The McLaren driver will join Pietro Fittipaldi of Haas on the final row after the Brazilian also took new power unit elements on Saturday.
Although Fittipaldi is making his F1 debut, he continued with regular Haas driver Romain Grosjean’s allocation, meaning the new energy store and control electronics fitted to his car exceeded the season limit.
Both Norris and Fittipaldi have ‘back of grid’ penalties, but as Norris qualified higher, he is due to start ahead of the Haas racer.
Norris’s penalty hands positions to Kevin Magnussen, Nicholas Latifi, Jack Aitken and Kimi Raikkonen on the grid, gaining one place each.
Norris is in need of a fightback to aid McLaren in its push for third place in the constructors’ championship.
McLaren currently sits 17 points clear of Racing Point in the race for third, but has only one car starting in the top 10 courtesy of Carlos Sainz Jr, who will line up eighth in Bahrain.
Sergio Perez qualified fifth in the leading Racing Point, while team-mate Lance Stroll will start 10th.
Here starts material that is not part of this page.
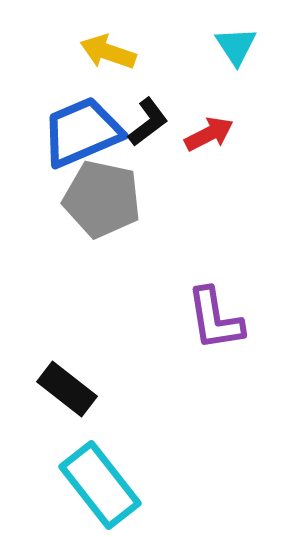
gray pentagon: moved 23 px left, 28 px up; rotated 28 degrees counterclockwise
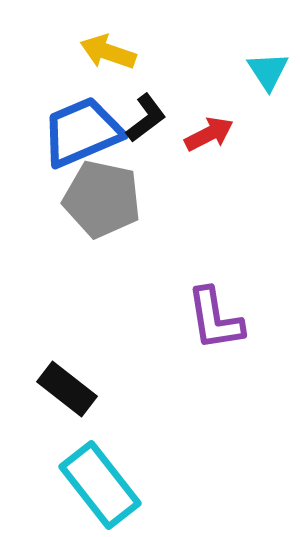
cyan triangle: moved 32 px right, 25 px down
black L-shape: moved 2 px left, 4 px up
Norris said after qualifying on Saturday that he felt it could be difficult to overtake around the narrow outer loop layout in Bahrain.
“There should be some good racing, but it’s not as easy as everyone thinks it is to overtake here,” Norris said.
“It may look it, but it’s not. I think it’s going to be a tough race. So there’s still going to be some overtaking, but it’s not going to be as easy as what people think.”